The cloning of non-human species will subject them to unethical or moral treatment for human needs. The possible physical damage that could be done if human cloning becomes a reality is obvious when we look at the sheer loss of life that occurred before the birth of Dolly. Less than ten percent of the initial transfers survived to be healthy creatures. There were 277 trial implants of nuclei. Nineteen of those 277 were deemed healthy while the others were discarded. Five of those nineteen survived, but four of them died within ten days of birth of sever abnormalities.

Dolly was the only one to survive (Fact: Adler 1996). How can we allow scientists to advance in the cloning of humans when they can only successfully produce one out of every 277 healthy and stable nuclei? Even Ian Wilmot, one of the scientists accredited with the cloning phenomenon at the Roslin Institute agrees, "The more we interfere with reproduction, the more danger there is of going wrong". The psychological effects of cloning are less obvious, but nonetheless, very plausible. In addition to physical harms, there are worries about the psychological effects on cloned human children as well. One of those effects is the loss of identity and individuality.

Cloning forces humans to consider the definition of self. People like philosopher Hans Jonas suggest that humans have an inherent "right of ignorance" or a quality of "separateness". During the cloning process there is a time gap between the beginning of the lives of the earlier and later twin, is fundamentally different from homozygous twins that are born at the same time and have simultaneous beginning of their lives. Ignorance of the effect of one's genes and one's future is necessary for the spontaneous construction of life and self (Jonas 1974).

Human cloning is obviously damaging to both the family and the cloned child, although it is much harder to convince that non-human cloning is wrong and unethical, but it is just the same. The cloning of non-human species, subjects them to unethical treatment purely for human needs (Expert Opinion: Price 97). Western culture and tradition has long held the belief that the treatment of animals should be guided by different ethical standards them the treatment of humans. Animals have been seen as non-feeling and savage beasts since time began.

Humans in general have no problem with seeing animals as subjects to be used whenever it becomes necessary, but would never think twice about seeing a human as an object. What would happen if humans started to use animal's bodies for the growing of human organs? Where is the line drawn between human and non-human? If a primate were cloned so that it grew human lungs, liver, kidneys, and a heart, it would be extremely hard for us to determine what it would be. Imagine if we were to learn how to clone functioning brains to have they grow inside of chips.

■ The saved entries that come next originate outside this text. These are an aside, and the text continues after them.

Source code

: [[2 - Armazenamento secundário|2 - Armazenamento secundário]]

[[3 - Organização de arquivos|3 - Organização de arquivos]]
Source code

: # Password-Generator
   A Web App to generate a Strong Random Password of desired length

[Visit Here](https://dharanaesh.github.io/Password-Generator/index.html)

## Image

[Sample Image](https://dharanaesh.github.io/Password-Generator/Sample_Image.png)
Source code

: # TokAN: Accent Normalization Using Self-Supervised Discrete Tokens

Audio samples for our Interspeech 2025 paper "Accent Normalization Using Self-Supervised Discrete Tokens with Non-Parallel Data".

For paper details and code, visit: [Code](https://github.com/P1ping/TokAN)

Would non-human primates, such as chimpanzees, who carried one or more human genes via transgenic technology, be defined as still a chip, human, a subhuman, or something else? If defined as a human, we would have to give it rights of citizenship. And if humans were to carry non-human genetic genes, that would alter our definitions and treatment of them. Also, if the technology were to be so that scientists could transfer human genes into animals and vice-versa, that would heighten the danger of developing zoonoses that are transmitted from animals to humans, thus creating a worldwide catastrophe that no one would be able to stop or prevent. The ethical and moral implications of cloning are such that it would be wrong for the human race to support or advocate it. The sheer lose of life in both humans and non-humans are enough to prove that cloning would be a foolish endeavor, whatever the case.

It is simple, for our country to allow cloning to take place in human or non-human species would be ridiculous and incredibly insane. WE are surrounded with so many issues in our society that are overlooked everyday; poverty, and violence just to name a few, but instead we are more intoned with the cloning of humans and technological advancements that will completely demolish humane beliefs, morals and religious rearing of so many people.